Data supplied:
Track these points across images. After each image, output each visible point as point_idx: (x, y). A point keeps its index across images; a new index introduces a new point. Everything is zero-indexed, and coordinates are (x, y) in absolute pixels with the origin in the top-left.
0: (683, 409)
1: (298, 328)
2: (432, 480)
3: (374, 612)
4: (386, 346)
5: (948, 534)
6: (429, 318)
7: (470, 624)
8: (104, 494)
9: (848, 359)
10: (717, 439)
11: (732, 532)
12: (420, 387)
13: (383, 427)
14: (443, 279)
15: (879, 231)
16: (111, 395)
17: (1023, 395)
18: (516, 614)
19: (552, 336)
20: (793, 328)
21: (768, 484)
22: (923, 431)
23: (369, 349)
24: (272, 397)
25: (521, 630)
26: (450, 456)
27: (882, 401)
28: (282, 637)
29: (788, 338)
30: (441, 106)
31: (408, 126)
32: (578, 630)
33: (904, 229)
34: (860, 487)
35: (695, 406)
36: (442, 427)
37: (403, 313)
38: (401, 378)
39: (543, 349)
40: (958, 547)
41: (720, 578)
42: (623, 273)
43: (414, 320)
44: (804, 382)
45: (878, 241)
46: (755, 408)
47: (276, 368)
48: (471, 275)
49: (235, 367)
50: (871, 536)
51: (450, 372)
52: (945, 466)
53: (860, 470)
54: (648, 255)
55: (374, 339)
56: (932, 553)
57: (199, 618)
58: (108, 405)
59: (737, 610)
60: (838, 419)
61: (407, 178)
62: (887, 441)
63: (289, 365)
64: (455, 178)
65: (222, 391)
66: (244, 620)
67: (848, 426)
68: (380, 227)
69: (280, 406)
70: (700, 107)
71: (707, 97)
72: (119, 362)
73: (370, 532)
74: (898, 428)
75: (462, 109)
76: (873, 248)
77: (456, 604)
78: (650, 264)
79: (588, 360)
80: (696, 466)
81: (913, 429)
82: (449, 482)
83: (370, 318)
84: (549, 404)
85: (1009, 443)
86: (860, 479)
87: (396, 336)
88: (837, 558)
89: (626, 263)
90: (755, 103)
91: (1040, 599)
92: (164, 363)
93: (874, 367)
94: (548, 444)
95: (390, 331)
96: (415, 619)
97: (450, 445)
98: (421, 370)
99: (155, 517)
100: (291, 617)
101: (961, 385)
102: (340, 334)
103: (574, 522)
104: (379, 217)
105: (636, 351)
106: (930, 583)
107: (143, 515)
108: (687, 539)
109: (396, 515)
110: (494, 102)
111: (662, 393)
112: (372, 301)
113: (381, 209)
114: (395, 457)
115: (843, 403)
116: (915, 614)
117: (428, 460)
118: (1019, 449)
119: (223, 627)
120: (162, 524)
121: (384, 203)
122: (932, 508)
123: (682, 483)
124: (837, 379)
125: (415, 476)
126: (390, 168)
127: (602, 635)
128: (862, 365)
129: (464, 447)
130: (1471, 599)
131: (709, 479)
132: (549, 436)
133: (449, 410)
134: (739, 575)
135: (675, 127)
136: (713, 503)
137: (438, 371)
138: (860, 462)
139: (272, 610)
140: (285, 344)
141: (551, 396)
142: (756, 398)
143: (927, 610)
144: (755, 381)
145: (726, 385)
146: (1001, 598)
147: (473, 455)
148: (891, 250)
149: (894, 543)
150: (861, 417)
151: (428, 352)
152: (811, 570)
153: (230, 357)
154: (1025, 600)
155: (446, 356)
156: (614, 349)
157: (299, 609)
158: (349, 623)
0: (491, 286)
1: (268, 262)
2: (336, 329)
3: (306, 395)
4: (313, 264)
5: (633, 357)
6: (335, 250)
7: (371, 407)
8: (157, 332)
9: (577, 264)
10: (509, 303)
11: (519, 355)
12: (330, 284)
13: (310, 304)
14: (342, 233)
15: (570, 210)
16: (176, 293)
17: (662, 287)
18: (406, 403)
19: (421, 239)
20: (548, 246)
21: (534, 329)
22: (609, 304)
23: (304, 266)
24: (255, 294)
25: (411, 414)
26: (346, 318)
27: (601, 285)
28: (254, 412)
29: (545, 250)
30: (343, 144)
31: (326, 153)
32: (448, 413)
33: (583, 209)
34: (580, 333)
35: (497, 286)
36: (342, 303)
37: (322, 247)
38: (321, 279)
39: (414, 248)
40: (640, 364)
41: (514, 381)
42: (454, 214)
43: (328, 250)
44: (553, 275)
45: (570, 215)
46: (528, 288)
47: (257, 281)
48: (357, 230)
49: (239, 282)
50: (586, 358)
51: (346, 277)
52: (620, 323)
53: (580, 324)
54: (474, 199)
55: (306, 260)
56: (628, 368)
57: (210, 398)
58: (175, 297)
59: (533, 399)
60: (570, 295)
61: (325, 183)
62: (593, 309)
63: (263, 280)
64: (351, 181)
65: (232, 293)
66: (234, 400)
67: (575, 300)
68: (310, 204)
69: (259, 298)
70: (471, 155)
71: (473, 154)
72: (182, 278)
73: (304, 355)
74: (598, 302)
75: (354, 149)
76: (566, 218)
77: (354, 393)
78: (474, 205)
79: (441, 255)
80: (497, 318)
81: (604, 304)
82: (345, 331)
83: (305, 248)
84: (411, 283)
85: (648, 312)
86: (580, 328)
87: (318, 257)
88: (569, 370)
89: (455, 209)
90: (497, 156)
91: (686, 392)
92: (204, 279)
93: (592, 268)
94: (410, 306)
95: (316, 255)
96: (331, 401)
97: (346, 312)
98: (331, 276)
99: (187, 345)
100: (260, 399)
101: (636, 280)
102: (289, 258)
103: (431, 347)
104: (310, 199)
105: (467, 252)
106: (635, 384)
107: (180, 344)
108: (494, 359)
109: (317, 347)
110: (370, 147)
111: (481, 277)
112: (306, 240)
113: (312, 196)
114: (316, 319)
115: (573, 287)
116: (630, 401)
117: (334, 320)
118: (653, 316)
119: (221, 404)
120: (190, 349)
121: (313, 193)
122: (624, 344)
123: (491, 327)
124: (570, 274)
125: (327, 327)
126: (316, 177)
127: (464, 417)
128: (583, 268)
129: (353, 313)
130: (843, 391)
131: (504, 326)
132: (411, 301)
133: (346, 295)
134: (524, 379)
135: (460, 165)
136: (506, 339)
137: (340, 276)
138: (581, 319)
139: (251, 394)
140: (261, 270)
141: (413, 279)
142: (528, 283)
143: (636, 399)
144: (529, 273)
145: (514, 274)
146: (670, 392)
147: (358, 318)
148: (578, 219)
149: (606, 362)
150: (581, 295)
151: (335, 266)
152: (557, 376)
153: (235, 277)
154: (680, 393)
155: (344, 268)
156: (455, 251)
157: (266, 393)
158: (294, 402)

Exercise: Could you give the records again, exactly as they appear?

Answer for the task:
Track these points across images. After each image, output each visible point as point_idx: (x, y). A point keeps its index across images; a new index introduces a new point. Everything is zero-indexed, and coordinates are (x, y) in absolute pixels with the origin in the top-left.
0: (683, 409)
1: (298, 328)
2: (432, 480)
3: (374, 612)
4: (386, 346)
5: (948, 534)
6: (429, 318)
7: (470, 624)
8: (104, 494)
9: (848, 359)
10: (717, 439)
11: (732, 532)
12: (420, 387)
13: (383, 427)
14: (443, 279)
15: (879, 231)
16: (111, 395)
17: (1023, 395)
18: (516, 614)
19: (552, 336)
20: (793, 328)
21: (768, 484)
22: (923, 431)
23: (369, 349)
24: (272, 397)
25: (521, 630)
26: (450, 456)
27: (882, 401)
28: (282, 637)
29: (788, 338)
30: (441, 106)
31: (408, 126)
32: (578, 630)
33: (904, 229)
34: (860, 487)
35: (695, 406)
36: (442, 427)
37: (403, 313)
38: (401, 378)
39: (543, 349)
40: (958, 547)
41: (720, 578)
42: (623, 273)
43: (414, 320)
44: (804, 382)
45: (878, 241)
46: (755, 408)
47: (276, 368)
48: (471, 275)
49: (235, 367)
50: (871, 536)
51: (450, 372)
52: (945, 466)
53: (860, 470)
54: (648, 255)
55: (374, 339)
56: (932, 553)
57: (199, 618)
58: (108, 405)
59: (737, 610)
60: (838, 419)
61: (407, 178)
62: (887, 441)
63: (289, 365)
64: (455, 178)
65: (222, 391)
66: (244, 620)
67: (848, 426)
68: (380, 227)
69: (280, 406)
70: (700, 107)
71: (707, 97)
72: (119, 362)
73: (370, 532)
74: (898, 428)
75: (462, 109)
76: (873, 248)
77: (456, 604)
78: (650, 264)
79: (588, 360)
80: (696, 466)
81: (913, 429)
82: (449, 482)
83: (370, 318)
84: (549, 404)
85: (1009, 443)
86: (860, 479)
87: (396, 336)
88: (837, 558)
89: (626, 263)
90: (755, 103)
91: (1040, 599)
92: (164, 363)
93: (874, 367)
94: (548, 444)
95: (390, 331)
96: (415, 619)
97: (450, 445)
98: (421, 370)
99: (155, 517)
100: (291, 617)
101: (961, 385)
102: (340, 334)
103: (574, 522)
104: (379, 217)
105: (636, 351)
106: (930, 583)
107: (143, 515)
108: (687, 539)
109: (396, 515)
110: (494, 102)
111: (662, 393)
112: (372, 301)
113: (381, 209)
114: (395, 457)
115: (843, 403)
116: (915, 614)
117: (428, 460)
118: (1019, 449)
119: (223, 627)
120: (162, 524)
121: (384, 203)
122: (932, 508)
123: (682, 483)
124: (837, 379)
125: (415, 476)
126: (390, 168)
127: (602, 635)
128: (862, 365)
129: (464, 447)
130: (1471, 599)
131: (709, 479)
132: (549, 436)
133: (449, 410)
134: (739, 575)
135: (675, 127)
136: (713, 503)
137: (438, 371)
138: (860, 462)
139: (272, 610)
140: (285, 344)
141: (551, 396)
142: (756, 398)
143: (927, 610)
144: (755, 381)
145: (726, 385)
146: (1001, 598)
147: (473, 455)
148: (891, 250)
149: (894, 543)
150: (861, 417)
151: (428, 352)
152: (811, 570)
153: (230, 357)
154: (1025, 600)
155: (446, 356)
156: (614, 349)
157: (299, 609)
158: (349, 623)
0: (491, 286)
1: (268, 262)
2: (336, 329)
3: (306, 395)
4: (313, 264)
5: (633, 357)
6: (335, 250)
7: (371, 407)
8: (157, 332)
9: (577, 264)
10: (509, 303)
11: (519, 355)
12: (330, 284)
13: (310, 304)
14: (342, 233)
15: (570, 210)
16: (176, 293)
17: (662, 287)
18: (406, 403)
19: (421, 239)
20: (548, 246)
21: (534, 329)
22: (609, 304)
23: (304, 266)
24: (255, 294)
25: (411, 414)
26: (346, 318)
27: (601, 285)
28: (254, 412)
29: (545, 250)
30: (343, 144)
31: (326, 153)
32: (448, 413)
33: (583, 209)
34: (580, 333)
35: (497, 286)
36: (342, 303)
37: (322, 247)
38: (321, 279)
39: (414, 248)
40: (640, 364)
41: (514, 381)
42: (454, 214)
43: (328, 250)
44: (553, 275)
45: (570, 215)
46: (528, 288)
47: (257, 281)
48: (357, 230)
49: (239, 282)
50: (586, 358)
51: (346, 277)
52: (620, 323)
53: (580, 324)
54: (474, 199)
55: (306, 260)
56: (628, 368)
57: (210, 398)
58: (175, 297)
59: (533, 399)
60: (570, 295)
61: (325, 183)
62: (593, 309)
63: (263, 280)
64: (351, 181)
65: (232, 293)
66: (234, 400)
67: (575, 300)
68: (310, 204)
69: (259, 298)
70: (471, 155)
71: (473, 154)
72: (182, 278)
73: (304, 355)
74: (598, 302)
75: (354, 149)
76: (566, 218)
77: (354, 393)
78: (474, 205)
79: (441, 255)
80: (497, 318)
81: (604, 304)
82: (345, 331)
83: (305, 248)
84: (411, 283)
85: (648, 312)
86: (580, 328)
87: (318, 257)
88: (569, 370)
89: (455, 209)
90: (497, 156)
91: (686, 392)
92: (204, 279)
93: (592, 268)
94: (410, 306)
95: (316, 255)
96: (331, 401)
97: (346, 312)
98: (331, 276)
99: (187, 345)
100: (260, 399)
101: (636, 280)
102: (289, 258)
103: (431, 347)
104: (310, 199)
105: (467, 252)
106: (635, 384)
107: (180, 344)
108: (494, 359)
109: (317, 347)
110: (370, 147)
111: (481, 277)
112: (306, 240)
113: (312, 196)
114: (316, 319)
115: (573, 287)
116: (630, 401)
117: (334, 320)
118: (653, 316)
119: (221, 404)
120: (190, 349)
121: (313, 193)
122: (624, 344)
123: (491, 327)
124: (570, 274)
125: (327, 327)
126: (316, 177)
127: (464, 417)
128: (583, 268)
129: (353, 313)
130: (843, 391)
131: (504, 326)
132: (411, 301)
133: (346, 295)
134: (524, 379)
135: (460, 165)
136: (506, 339)
137: (340, 276)
138: (581, 319)
139: (251, 394)
140: (261, 270)
141: (413, 279)
142: (528, 283)
143: (636, 399)
144: (529, 273)
145: (514, 274)
146: (670, 392)
147: (358, 318)
148: (578, 219)
149: (606, 362)
150: (581, 295)
151: (335, 266)
152: (557, 376)
153: (235, 277)
154: (680, 393)
155: (344, 268)
156: (455, 251)
157: (266, 393)
158: (294, 402)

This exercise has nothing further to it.